Wednesday, 15 April 2009

Measuring Tape revisited

In a comment to the measuring tape post, Piia linked two pictures from Tacuinum Sanitatis, both featuring an ell stick lying around in a tailoring workshop.

Measuring sticks like these are still in use today for measuring the cloth off the bolts. The "ells" that are the basic unit for these measuring sticks are in some cases still marked out on a medieval church wall or the town hall, since the exact length of the ell could differ from region to region.

Regensburg ell, foot and fathom. Photo by Klaus Graf, via Wikipedia.

An ell stick would be easy to make: Take a suitable piece of wood, walk out to the town hall and mark the length of the local ell on your stick. Use this for measuring cloth - it is very handy. You could, of course, bring a piece of string instead of a piece of wood and mark the ell on the string, but for measuring out a piece of fabric to cut from a bolt, the ell stick beats the string hands down - much faster and easier to use. Plus you won't get a knot into the stick by accident.

There is no scarcity of evidence that cloth was measured in ells, and it is pretty logical that the ell would be divided into half, quarter ell etcetera. The markings on the ell stick of one of the pictures linked by Piia look to me like they might mark eigths of an ell. But that does not mean it is similar to a modern scaled measuring tape.

One difference between the ell stick, maybe divided up in half, quarters etcetera and a cm- or inch-scaled tape are the starting units. With the measuring stick, you'd start with the ell as base unit, while a modern tape uses inch or cm. The small modern units are just counted up and up - 25 inch, 135 cm - while the larger ell as base unit gets divided. However, there is a limit to how much dividing is useful. Half an ell? Surely. Quarter? Yes. Eighth of an ell? Will still work. A sixteenth? Hmm... that is already getting pretty small, and quite hard to count. But with a thirtytwoth of an ell, at the latest, your stick is going to have so many markings that it will be not too easy to handle anymore. And such small unit divisions might not be necessary - after all, when you buy cloth in a modern store, you usually buy in half meter increments. If you'd need really small units, you could switch to inches (or "fingers" or whatever is in use in your region) and have a conversion into ells, like feet make a yard and inch make a foot in the British measuring system.

Today, we have a centimeter or inch scale, with the unit meaning the same everywhere - so if I tell you "24 inch", you know exactly how long my thing is. This - together with high-precision printing and plastic materials - makes it easy to produce measuring tapes suitable for everybody and withstanding lots of use.

For the middle ages, this is not the case - there is no common unit of the same length everywhere.

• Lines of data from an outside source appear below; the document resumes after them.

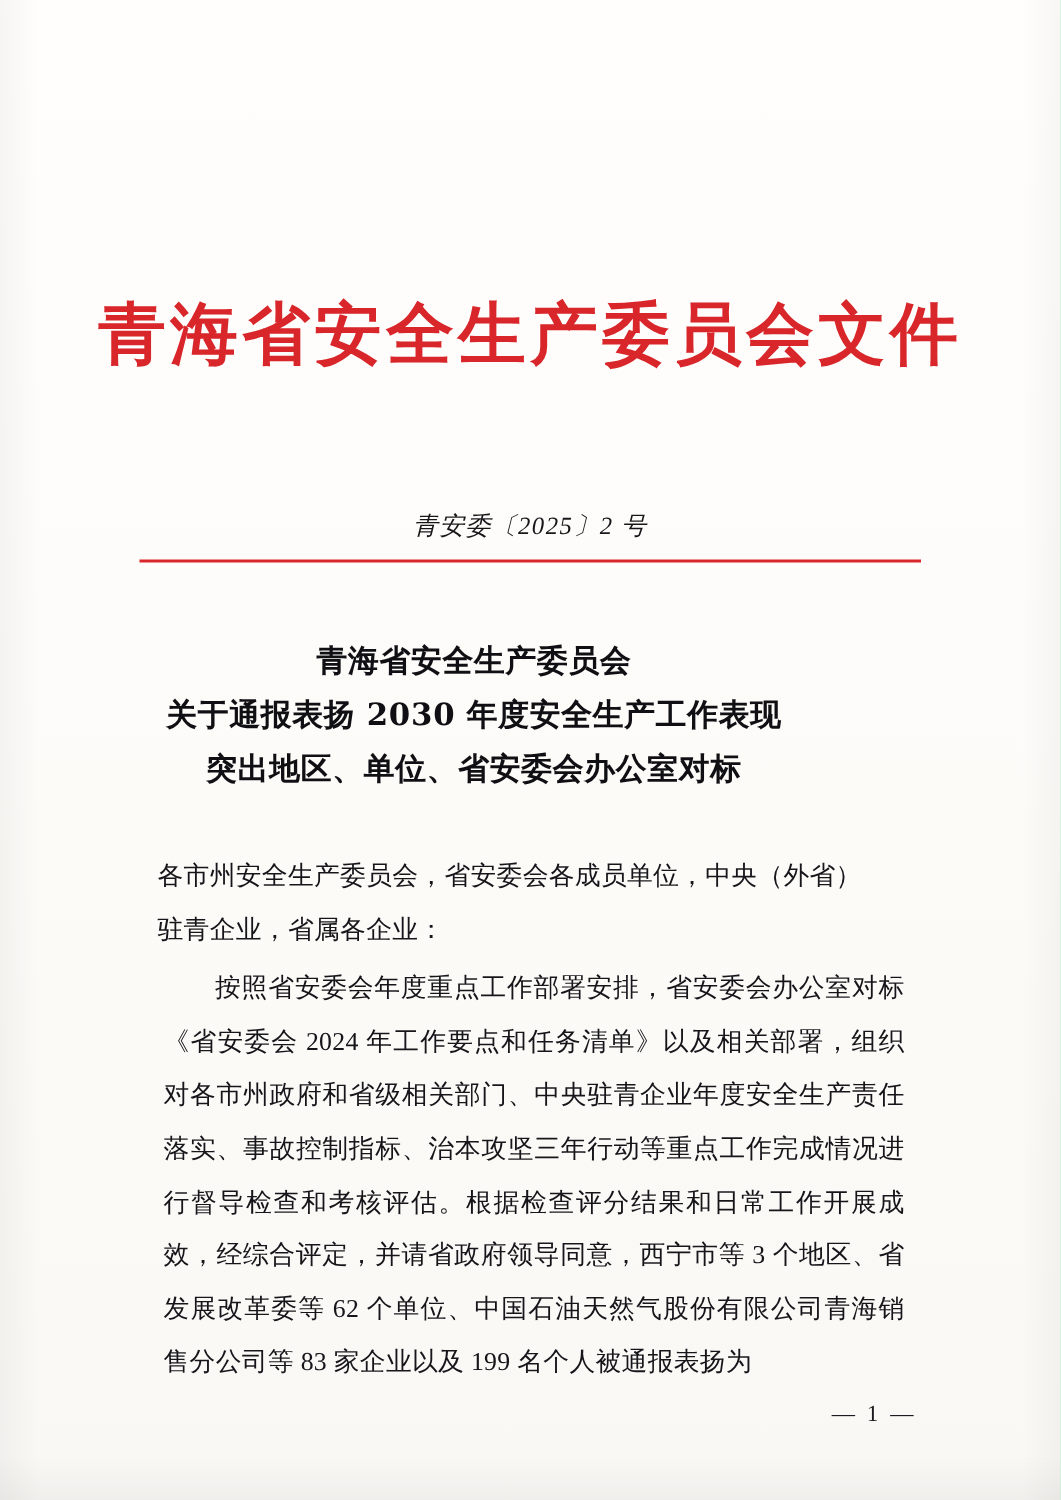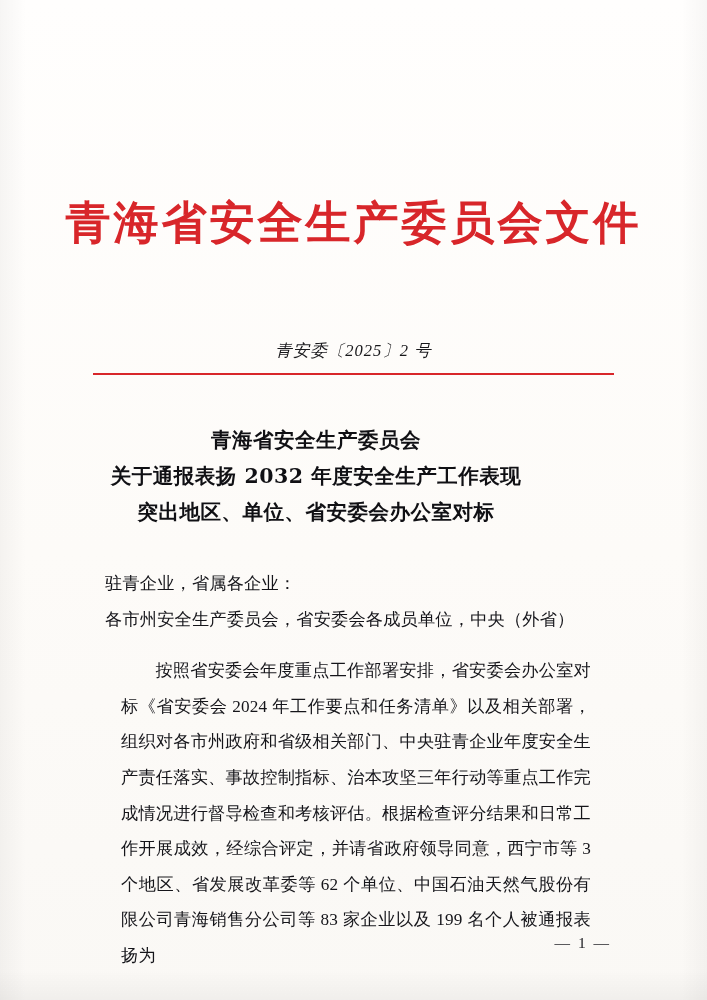"关于通报表扬 2032 年度安全生产工作表现" div.title-line { text: 2032 -> 2030 }
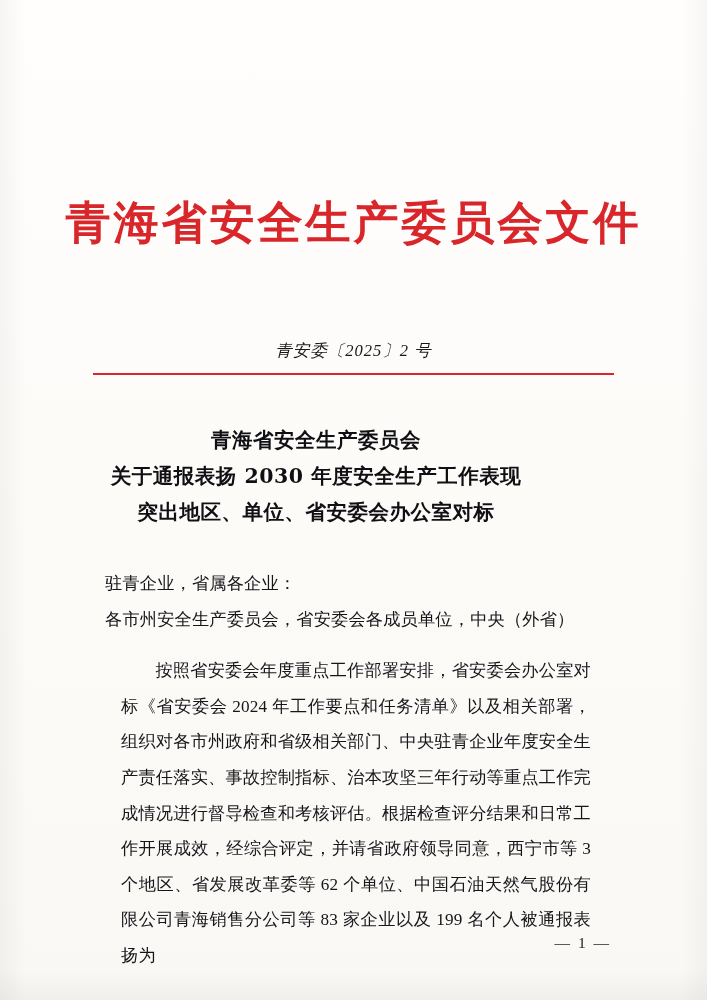"驻青企业，省属各企业：" p.salutation { order: before "各市州安全生产委员会，省安委会各成员单位，中央（外省）" -> after "各市州安全生产委员会，省安委会各成员单位，中央（外省）" }
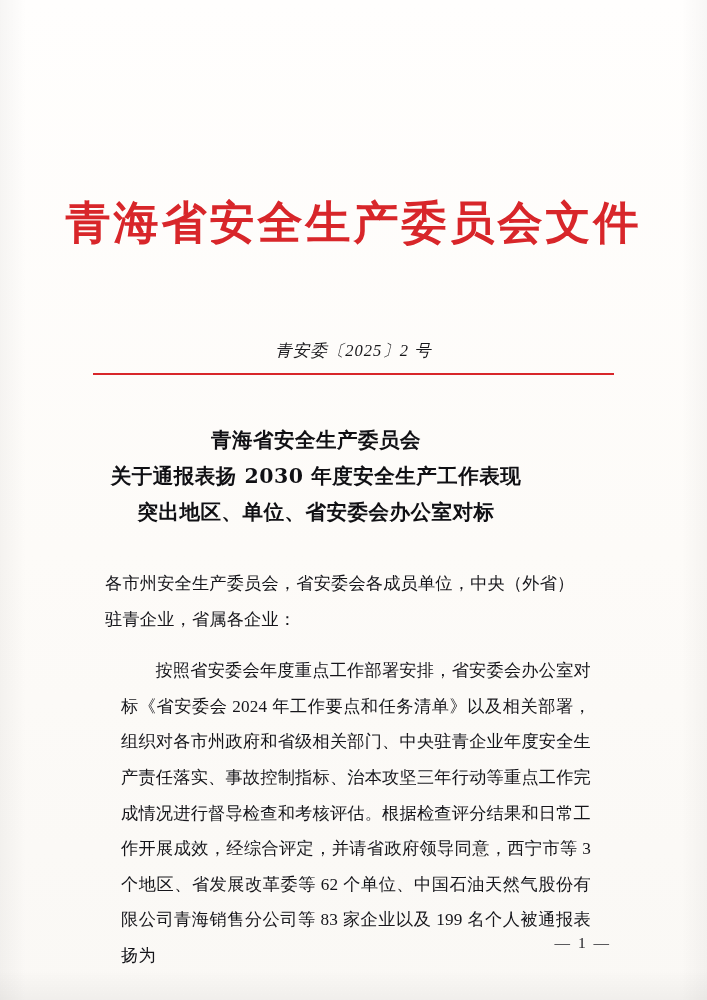"按照省安委会年度重点工作部署安排，省安委会办公室对标《省安委会 2024" .para { margin: 16px -> 4px }
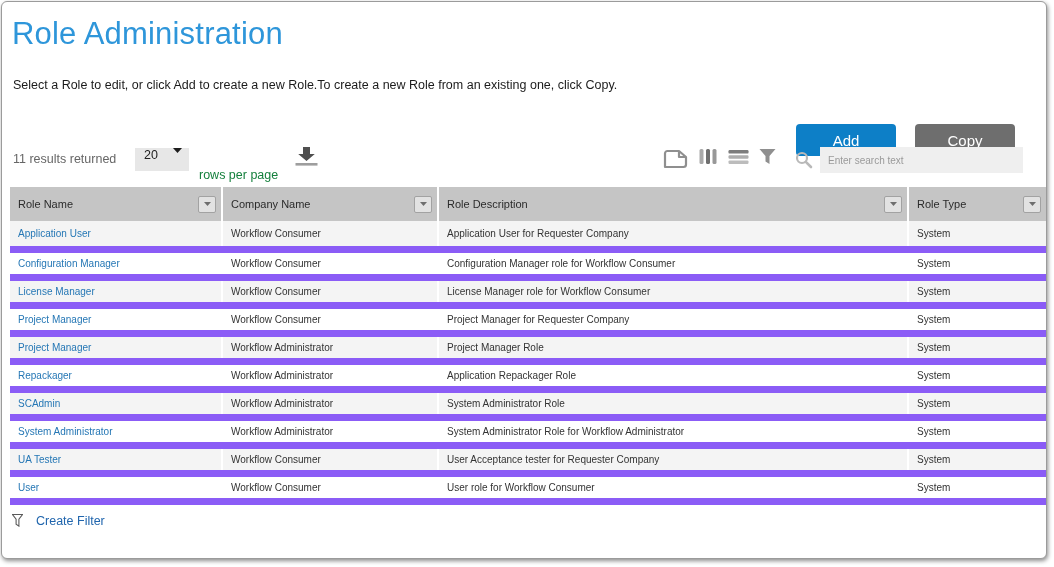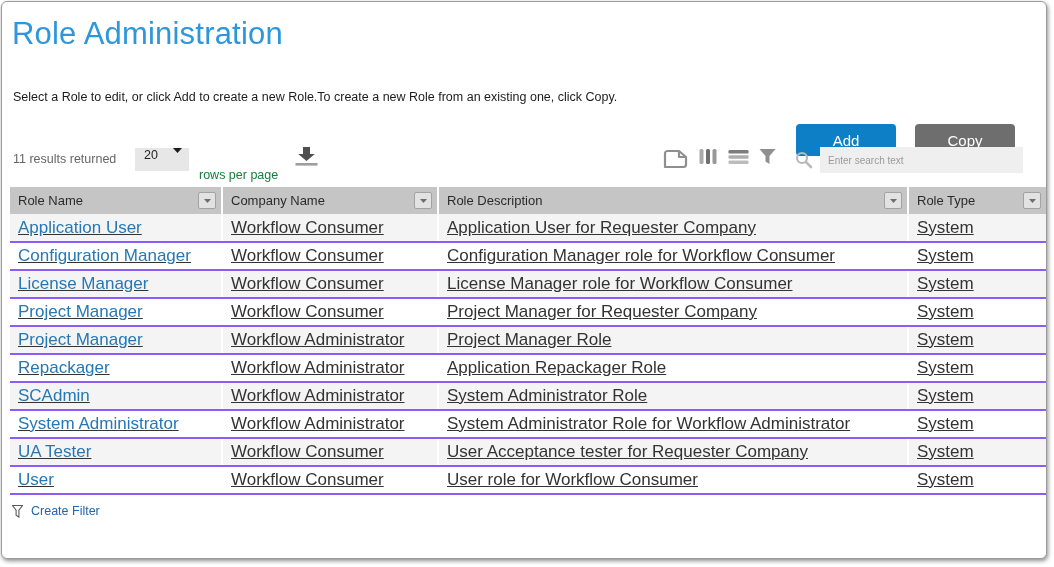"Select a Role to edit," .page-desc { top: 88px -> 76px }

So if I told you "one ell", that could mean anything between about 40 cm and more than one metre, depending on what ell I'd use (though most are somewhere between 45 and 70 cm in length). Add to that the fact that textile bands used for measuring might stretch over time, and the fact that taking a measurement and writing down the number is almost surely a very modern way of doing it: You could also mark the length measured on a string or band or strip of whatever else you are using for measuring each client, and then keep the marked-up string for using on your project and maybe for future reference. So there might not have been any need to make a measuring tape like we are relying on today.

2 comments:

Piia said...

Very interesting post, and I agree with you completely. I shouldn't have used the word measuring tape thought, but rather a scaled stick.

I pointed out the pictures because I somehow understood from the previous post, that you were saying there weren't any kind of (however vaguely) scaled measuring devices used during the Middle Ages. :D

a stitch in time said...

Piia, sorry I misunderstood your intention. There have been measuring units in use in the Middle Ages, and I'm sorry if my text suggested otherwise. But it has been different from today, where we can all rely on an inch being the same inch in Dublin and in Broadstairs, and a centimeter being the same length in Copenhagen as in Madrid. We're used to absolute measurements, while in the Middle Ages you'd need to check how much one local measurement differs from another one. So maybe I should have said there were no universally valid scaled measuring devices, but surely the division of, say, local ell measurements in halves, quarters, etcetera.
This difference was what I wanted to make clear.